もっとも、これらの例はおそらくかなり古い時代に日本に入った例で、情報もそれほど網羅的ではない時代だったでしょうし、間違った形で日本に入ってそのまま定着してしまったのだと思われます。それは仕方がないと思うんです。輸入された当時はおそらく英語が分かってない日本人も多かったことでしょう。また「イメージ」は完全に独自の日本語として定着しており、それを「イミッジ」に変えろとは思いませんし言いません。

しかし、(これは以前にも書きましたが)驚愕したのが「storage」が「ストレージ」という表記で固まっているらしいという事実です。これは去年の秋にかけんの書類を書いているときに共同研究者に「storageはストレージと書くのが正式らしいよ」指摘されて初めて知ったのですが、心の底から「なんでやねん!」とツッコミを入れたくなりました。「storage」は「o」にアクセントがあって、カタカナ表記にするなら「ストーリッジ」か「ストーレッジ」か「ストーレジ」か、そんなところでしょ? なんで「ストレージ」?

このカタカナの「ストレージ」は、コンピュータのハードディスクなどの記憶媒体を指す言葉でありますので、日本語に入ってきたのはかなり最近のはずです。そこで起こる疑問。この情報化社会、国際化社会の中で、誰か「ストレージ」を止めるものはいなかったのか? 誰か「おいおいストレージはおかしいだろ、ストーレッジだろ」と言うものはいなかったのか。てゆうか、誰だ最初に「ストレージ」って言い出したのは。責任者でてこい!

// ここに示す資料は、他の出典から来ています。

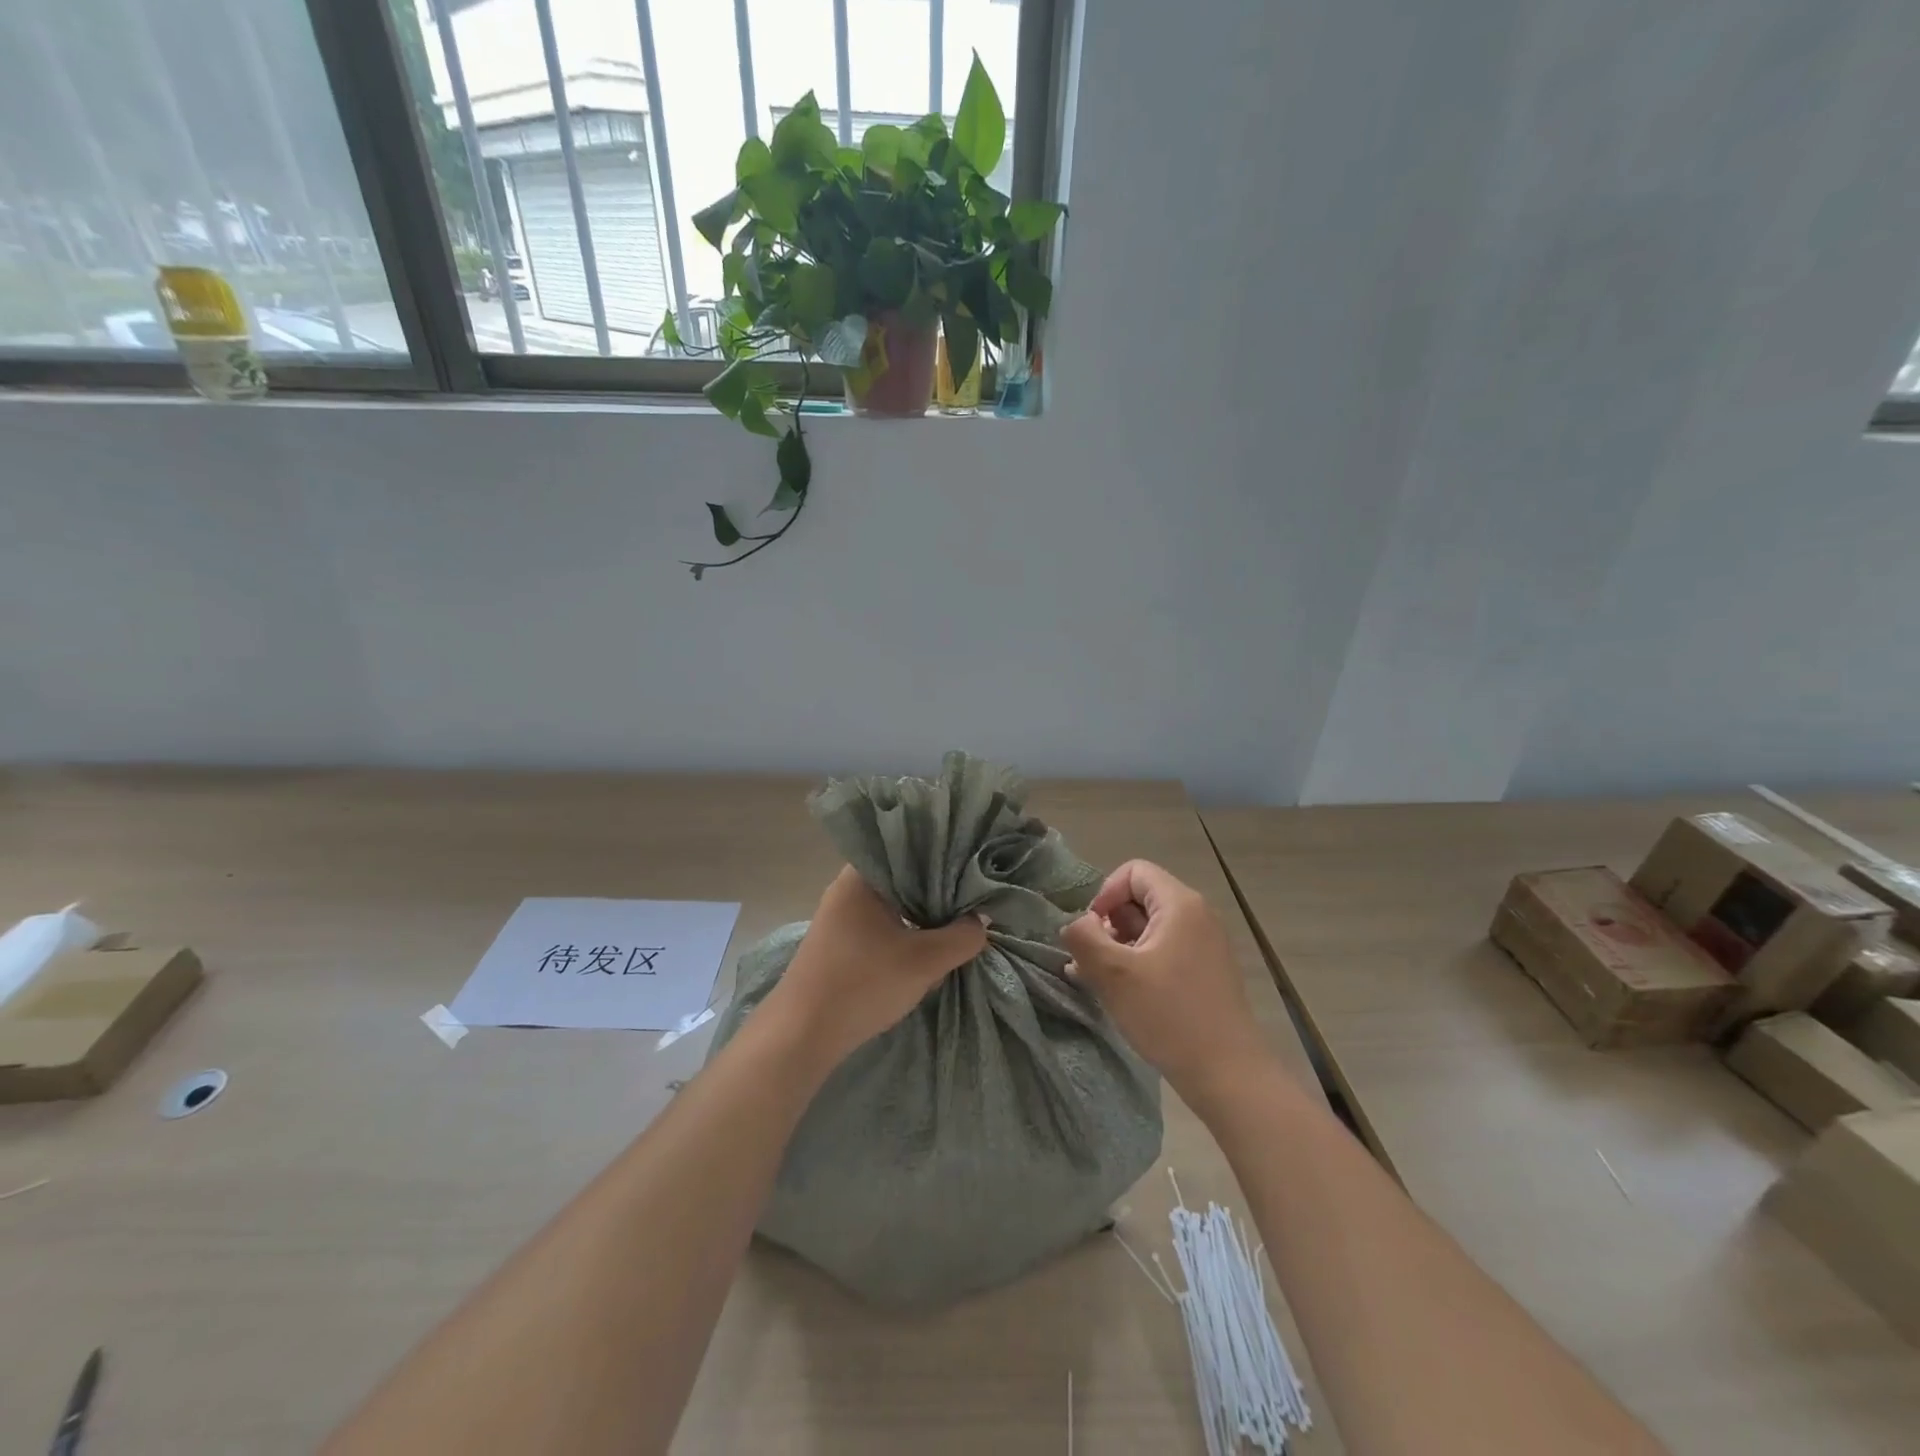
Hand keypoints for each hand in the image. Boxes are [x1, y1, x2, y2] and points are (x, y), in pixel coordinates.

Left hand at [764, 867, 987, 1072]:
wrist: (802, 1035)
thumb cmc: (862, 984)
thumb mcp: (924, 961)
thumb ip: (961, 937)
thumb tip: (981, 921)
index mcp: (861, 876)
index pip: (910, 849)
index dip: (944, 856)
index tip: (972, 866)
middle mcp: (847, 888)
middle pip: (903, 878)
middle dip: (936, 890)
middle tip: (972, 897)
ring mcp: (840, 917)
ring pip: (893, 905)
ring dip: (921, 915)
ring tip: (957, 920)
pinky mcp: (839, 943)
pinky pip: (881, 925)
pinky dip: (904, 932)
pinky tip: (926, 946)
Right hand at [1060, 860, 1277, 1113]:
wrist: (1228, 1074)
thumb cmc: (1168, 1015)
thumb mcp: (1113, 974)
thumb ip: (1083, 938)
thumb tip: (1075, 924)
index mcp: (1180, 905)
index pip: (1133, 872)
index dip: (1104, 895)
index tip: (1091, 932)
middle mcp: (1197, 915)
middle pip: (1141, 899)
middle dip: (1109, 924)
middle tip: (1090, 961)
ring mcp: (1205, 944)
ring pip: (1150, 928)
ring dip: (1119, 947)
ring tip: (1097, 981)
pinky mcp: (1206, 971)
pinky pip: (1165, 951)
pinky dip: (1139, 963)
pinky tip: (1122, 993)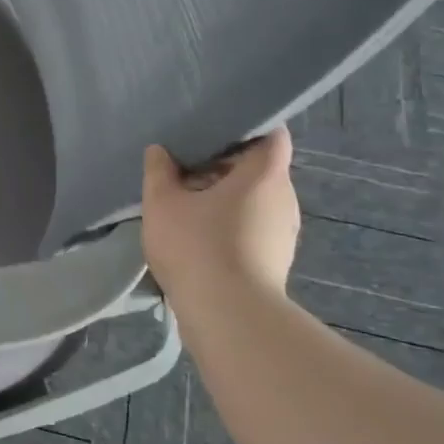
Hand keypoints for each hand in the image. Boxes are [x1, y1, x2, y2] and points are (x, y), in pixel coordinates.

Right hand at [141, 127, 299, 299]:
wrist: (228, 315)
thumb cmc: (197, 246)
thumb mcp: (162, 204)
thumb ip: (159, 172)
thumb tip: (160, 151)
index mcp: (265, 173)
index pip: (271, 134)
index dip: (246, 127)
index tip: (214, 132)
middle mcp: (285, 197)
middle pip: (260, 168)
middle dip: (226, 166)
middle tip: (188, 169)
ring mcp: (285, 231)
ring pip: (256, 201)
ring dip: (228, 199)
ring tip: (190, 205)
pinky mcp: (277, 259)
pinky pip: (255, 228)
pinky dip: (232, 225)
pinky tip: (202, 238)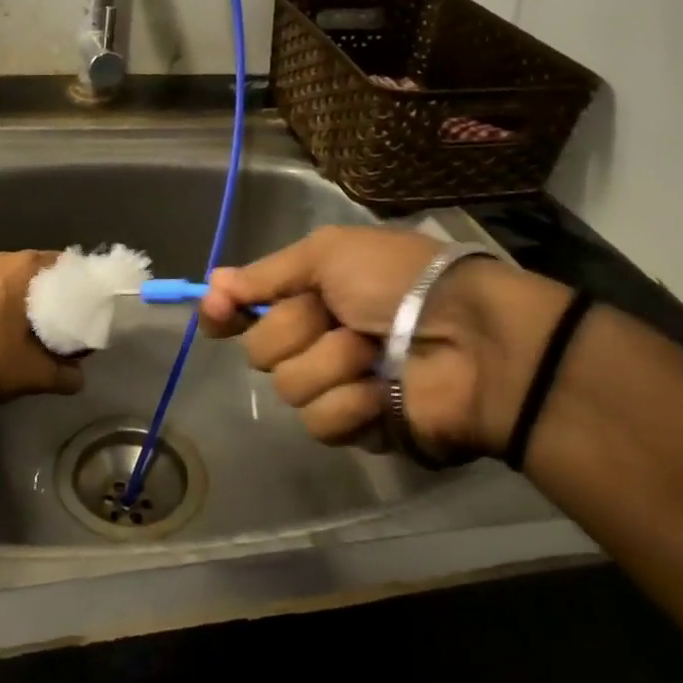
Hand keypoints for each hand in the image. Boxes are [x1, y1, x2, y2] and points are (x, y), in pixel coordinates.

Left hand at [0, 251, 84, 404]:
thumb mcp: (36, 372)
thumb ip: (66, 374)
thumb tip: (80, 379)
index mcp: (22, 267)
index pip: (65, 263)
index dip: (82, 283)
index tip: (92, 303)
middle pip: (40, 270)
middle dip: (58, 291)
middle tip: (74, 315)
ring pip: (16, 280)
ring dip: (32, 297)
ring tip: (47, 323)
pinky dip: (10, 303)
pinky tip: (15, 328)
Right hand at [199, 227, 567, 458]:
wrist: (469, 337)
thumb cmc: (398, 281)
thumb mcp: (328, 254)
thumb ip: (267, 274)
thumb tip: (212, 283)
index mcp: (310, 294)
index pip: (246, 309)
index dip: (224, 312)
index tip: (217, 310)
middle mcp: (315, 338)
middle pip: (261, 349)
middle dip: (297, 330)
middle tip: (337, 317)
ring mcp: (335, 385)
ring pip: (288, 386)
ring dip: (330, 364)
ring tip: (373, 354)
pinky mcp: (356, 427)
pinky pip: (320, 421)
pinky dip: (350, 403)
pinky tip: (382, 392)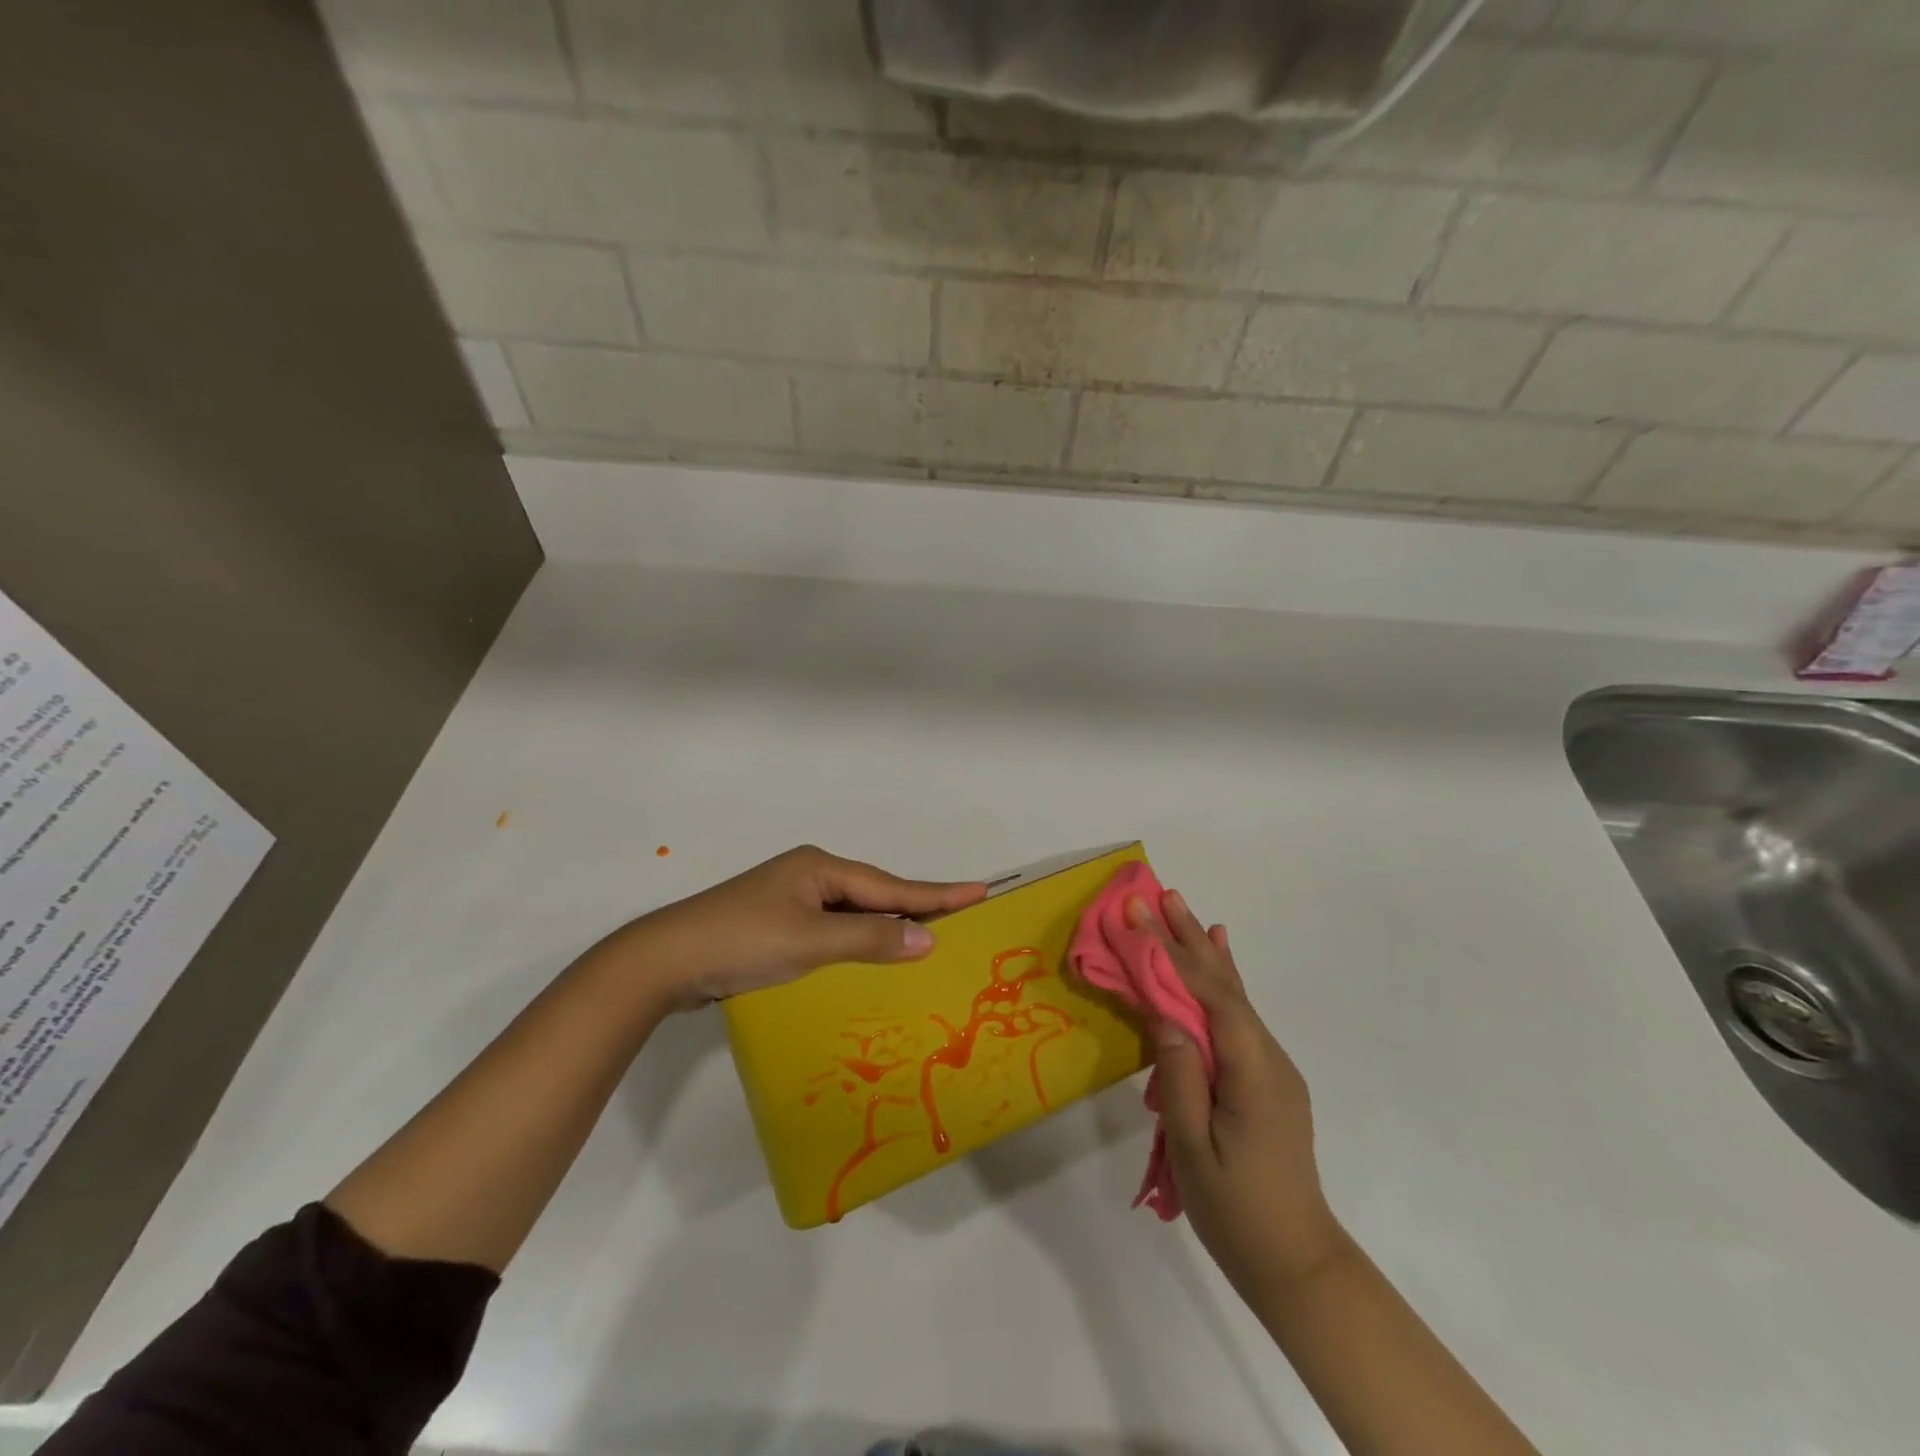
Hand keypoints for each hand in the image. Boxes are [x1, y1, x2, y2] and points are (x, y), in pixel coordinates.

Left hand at [604, 845, 985, 1009]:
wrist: (665, 960)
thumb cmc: (742, 941)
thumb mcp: (810, 941)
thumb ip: (868, 939)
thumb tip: (927, 940)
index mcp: (820, 867)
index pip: (889, 885)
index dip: (935, 893)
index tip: (979, 891)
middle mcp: (810, 875)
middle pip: (874, 894)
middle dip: (916, 906)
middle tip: (961, 913)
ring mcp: (791, 899)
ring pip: (853, 912)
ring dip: (887, 925)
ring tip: (927, 935)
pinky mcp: (777, 924)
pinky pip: (833, 927)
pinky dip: (858, 939)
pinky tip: (870, 952)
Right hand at [1132, 889, 1347, 1303]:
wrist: (1296, 1261)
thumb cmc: (1237, 1211)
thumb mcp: (1195, 1149)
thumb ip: (1182, 1076)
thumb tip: (1164, 1014)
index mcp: (1251, 1070)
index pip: (1207, 995)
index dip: (1170, 952)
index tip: (1138, 915)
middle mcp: (1268, 1056)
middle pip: (1223, 984)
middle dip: (1186, 937)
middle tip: (1159, 894)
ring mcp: (1271, 1065)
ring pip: (1232, 994)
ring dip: (1203, 950)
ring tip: (1182, 909)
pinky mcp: (1266, 1076)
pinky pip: (1239, 1015)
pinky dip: (1223, 979)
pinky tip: (1221, 954)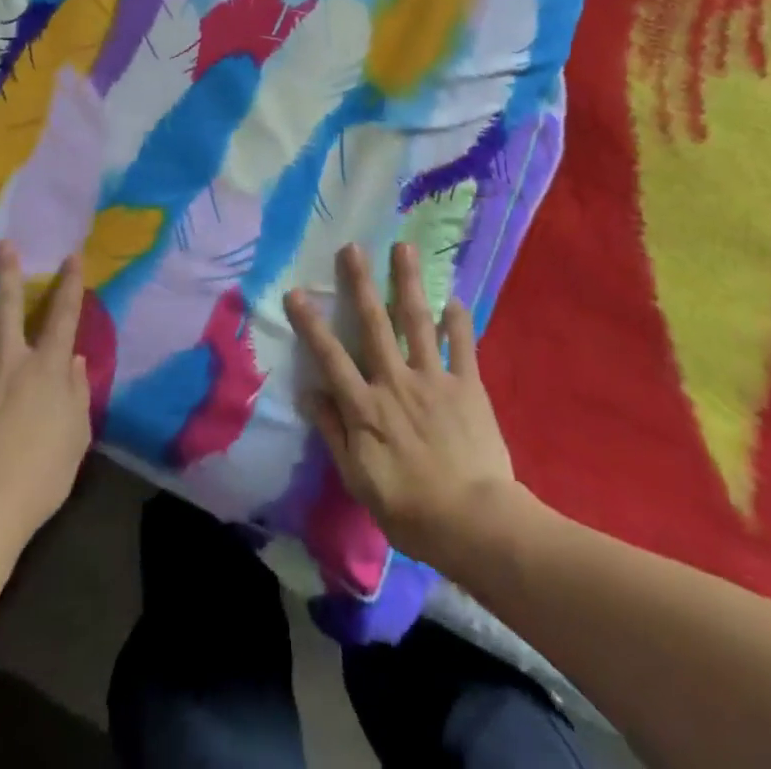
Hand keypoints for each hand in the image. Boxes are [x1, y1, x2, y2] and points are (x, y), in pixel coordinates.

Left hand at [0, 242, 92, 543]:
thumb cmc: (41, 474)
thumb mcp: (76, 435)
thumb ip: (76, 392)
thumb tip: (73, 359)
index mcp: (46, 368)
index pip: (63, 316)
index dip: (70, 284)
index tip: (71, 256)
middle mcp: (9, 361)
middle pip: (7, 307)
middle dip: (7, 273)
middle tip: (2, 244)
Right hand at [284, 243, 515, 570]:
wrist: (475, 523)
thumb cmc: (410, 509)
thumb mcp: (358, 479)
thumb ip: (333, 433)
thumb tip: (309, 393)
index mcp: (365, 406)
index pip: (330, 356)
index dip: (311, 323)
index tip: (296, 292)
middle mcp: (395, 381)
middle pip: (374, 324)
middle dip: (361, 283)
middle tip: (352, 248)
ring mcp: (433, 379)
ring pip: (417, 322)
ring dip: (408, 283)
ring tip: (403, 248)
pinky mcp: (467, 386)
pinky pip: (463, 346)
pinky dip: (458, 322)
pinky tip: (454, 298)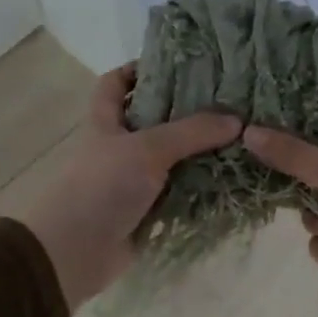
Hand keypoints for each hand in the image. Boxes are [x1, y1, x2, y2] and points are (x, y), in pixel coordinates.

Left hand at [19, 65, 241, 310]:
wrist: (75, 251)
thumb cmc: (102, 187)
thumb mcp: (147, 149)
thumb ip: (192, 132)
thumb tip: (237, 120)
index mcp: (106, 122)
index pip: (115, 83)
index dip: (139, 69)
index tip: (178, 65)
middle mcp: (119, 147)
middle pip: (153, 120)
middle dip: (186, 111)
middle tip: (229, 101)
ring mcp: (132, 181)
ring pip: (171, 159)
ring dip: (200, 153)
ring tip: (241, 137)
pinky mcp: (146, 211)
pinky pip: (178, 193)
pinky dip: (200, 188)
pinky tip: (231, 179)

さらに最近びっくりしたのが「bullet」(弾丸)。ワープロでリスト作るときにリスト項目につける「・」ですね。これが「ビュレット」と呼ばれているらしいと知ったときも椅子からずりおちそうになりました。おいおい、「bullet」は「ブリット」だろうが! スティーブ・マックィーンの「Bullet」(1968)の邦題はちゃんと「ブリット」になってたぞ! いやいや「bullet」を「ビュレット」と呼ぶのはフランス語読みかなにかかもしれない…と思って調べてみましたが、フランス語でbulletはballeだし、bulletの語源は中フランス語のboulletだそうだし、どちらも「ビュ」じゃない。どっからきたんだ、カタカナの「ビュ」は?(事実誤認がありましたらご指摘ください。)

カタカナ英語じゃないけど、変な英語で気になるものに、DVDのビデオクリップ集などのメニューでよく観る「ALL PLAY」があります。「全部再生」=「ALL PLAY」…って、中学生の英作文か! 「PLAY ALL」だろ、「PLAY ALL」!

今の日本、英語ができる人もたくさんいるんだから、ちゃんとチェックしてください>企業さん。あと、ぜひ勉強のできる学生さんも採用してあげてください>企業さん。